(Beginning of DATA)

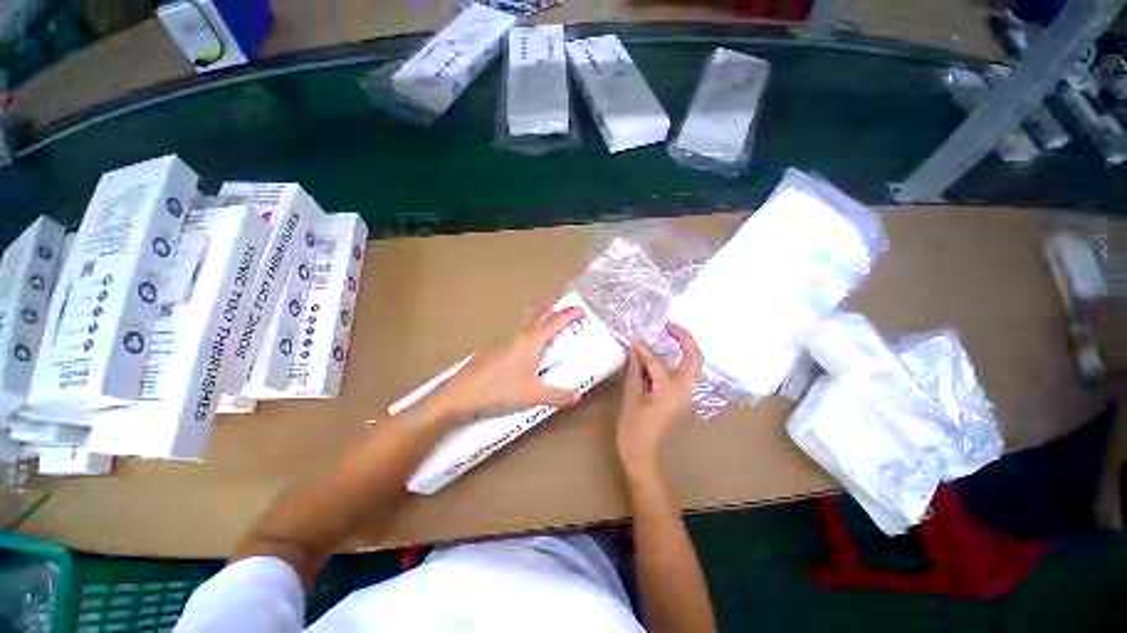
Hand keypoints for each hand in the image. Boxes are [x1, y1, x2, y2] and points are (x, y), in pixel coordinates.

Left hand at [428, 303, 585, 421]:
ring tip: (542, 320)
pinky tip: (521, 348)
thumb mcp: (532, 395)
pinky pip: (512, 336)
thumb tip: (577, 396)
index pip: (552, 322)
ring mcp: (500, 343)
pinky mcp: (490, 352)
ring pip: (521, 323)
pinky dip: (522, 333)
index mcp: (528, 342)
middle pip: (533, 313)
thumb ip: (556, 395)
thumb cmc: (499, 389)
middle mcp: (515, 336)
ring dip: (534, 317)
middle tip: (557, 300)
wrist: (462, 392)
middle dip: (547, 305)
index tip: (580, 308)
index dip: (568, 314)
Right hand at [616, 323, 702, 473]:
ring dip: (684, 350)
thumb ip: (635, 372)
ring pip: (693, 366)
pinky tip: (661, 360)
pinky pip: (685, 375)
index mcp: (670, 391)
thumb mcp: (631, 399)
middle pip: (694, 358)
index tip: (635, 340)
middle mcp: (684, 390)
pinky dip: (677, 362)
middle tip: (668, 326)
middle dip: (685, 339)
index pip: (658, 362)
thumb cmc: (634, 429)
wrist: (643, 454)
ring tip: (667, 339)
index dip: (645, 350)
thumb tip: (636, 351)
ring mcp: (686, 395)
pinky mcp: (682, 399)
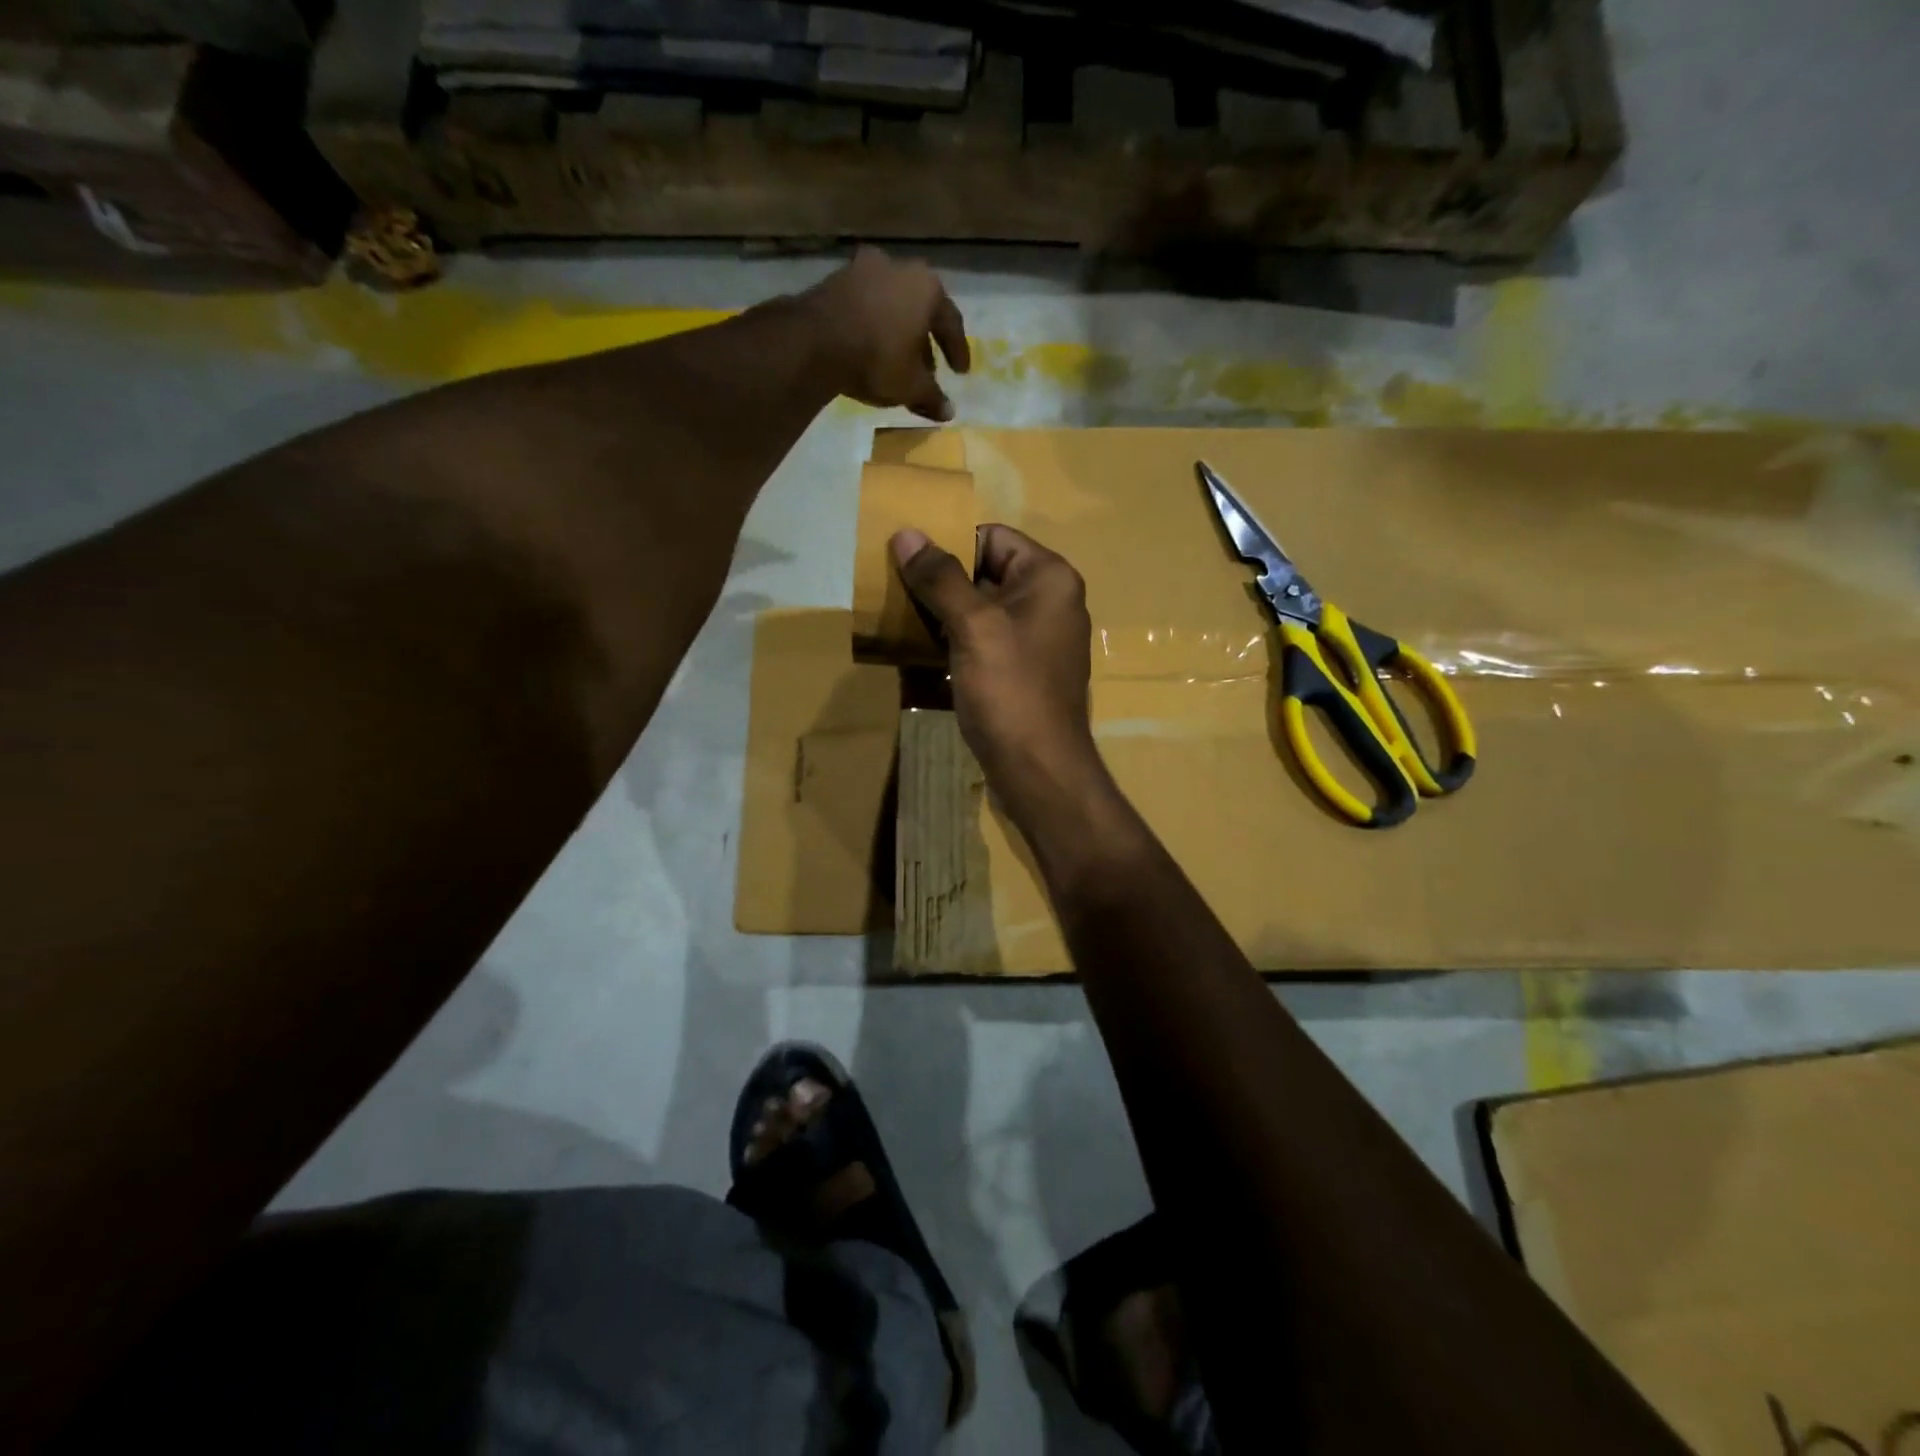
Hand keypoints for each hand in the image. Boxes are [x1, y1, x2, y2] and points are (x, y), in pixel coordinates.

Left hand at [798, 247, 970, 421]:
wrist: (815, 342)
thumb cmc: (877, 359)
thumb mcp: (911, 386)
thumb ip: (932, 397)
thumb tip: (948, 412)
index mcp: (926, 287)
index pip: (951, 321)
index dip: (957, 351)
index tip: (960, 373)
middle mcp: (898, 267)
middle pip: (919, 308)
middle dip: (925, 340)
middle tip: (928, 369)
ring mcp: (862, 269)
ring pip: (890, 304)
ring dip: (898, 332)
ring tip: (898, 360)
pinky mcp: (834, 280)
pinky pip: (865, 306)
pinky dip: (873, 326)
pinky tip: (871, 348)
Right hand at [891, 524, 1110, 818]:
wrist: (1039, 769)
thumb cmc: (1010, 690)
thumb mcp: (973, 626)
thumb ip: (940, 577)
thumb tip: (907, 533)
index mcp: (1049, 578)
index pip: (992, 537)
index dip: (949, 544)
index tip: (906, 563)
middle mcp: (1049, 601)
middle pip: (985, 571)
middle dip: (940, 582)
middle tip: (894, 591)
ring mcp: (1037, 639)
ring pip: (981, 610)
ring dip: (942, 614)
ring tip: (899, 620)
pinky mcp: (1022, 671)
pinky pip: (984, 642)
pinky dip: (955, 642)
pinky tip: (921, 653)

(End of DATA)

### WHAT IS NEEDED
Beginning with the first line of the records above, extract each line exactly through the line that holds "index dip: (949, 544)", both ends included. Omit pictures.

### SOLUTION
Hand keypoints for each hand in the image. Boxes are [x1, y1, x2, y2] and points are (x, y), in pixel coordinates.

Left hand at [428, 303, 585, 421]:
ring tip: (542, 320)
pinky tip: (521, 348)
thumb mcp: (532, 395)
pinky pip: (512, 336)
thumb tip: (577, 396)
index pip: (552, 322)
ring mcp: (500, 343)
pinky mcp: (490, 352)
ring pip: (521, 323)
pinky dip: (522, 333)
index mcp: (528, 342)
middle pip: (533, 313)
thumb ip: (556, 395)
thumb cmc: (499, 389)
middle mcp: (515, 336)
ring dip: (534, 317)
middle tip: (557, 300)
wrist: (462, 392)
middle dip: (547, 305)
index tip: (580, 308)
index dip: (568, 314)
Right hand at [616, 323, 702, 473]:
ring dip: (684, 350)
thumb ip: (635, 372)
ring pip: (693, 366)
pinky tip: (661, 360)
pinky pip: (685, 375)
index mcp: (670, 391)
thumb mcp: (631, 399)
middle pip: (694, 358)
index tip: (635, 340)
middle mcp: (684, 390)
pinky dip: (677, 362)
middle tip: (668, 326)
middle dip: (685, 339)
index pip: (658, 362)
thumb cmc: (634, 429)
wrist: (643, 454)
ring tip: (667, 339)
index dip: (645, 350)
thumb tip: (636, 351)
ring mcp: (686, 395)
pinky mcp: (682, 399)
Hand keypoints for each hand in the image. Boxes are [x1, y1, x2, y2] and points are (x, y), in pixel coordinates.

Left hand at [798, 247, 970, 421]:
wrist: (815, 342)
thumb cmc: (877, 359)
thumb mcp: (911, 386)
thumb ip: (932, 397)
thumb tip: (948, 412)
index mcp: (926, 287)
index pip: (951, 321)
index dip: (957, 351)
index tip: (960, 373)
middle mcp: (898, 267)
middle pip: (919, 308)
middle dip: (925, 340)
middle tip: (928, 369)
ring mcp: (862, 269)
ring pip: (890, 304)
ring dip: (898, 332)
ring tip: (898, 360)
pinky mcp: (834, 280)
pinky pip: (865, 306)
pinky dip: (873, 326)
pinky tip: (871, 348)
Right hand at [891, 524, 1110, 818]:
wrist: (1039, 769)
thumb cmc: (1010, 690)
thumb mcp: (973, 626)
thumb ip: (940, 577)
thumb tip: (907, 533)
index mcp: (1049, 578)
index pip: (992, 537)
index dip: (949, 544)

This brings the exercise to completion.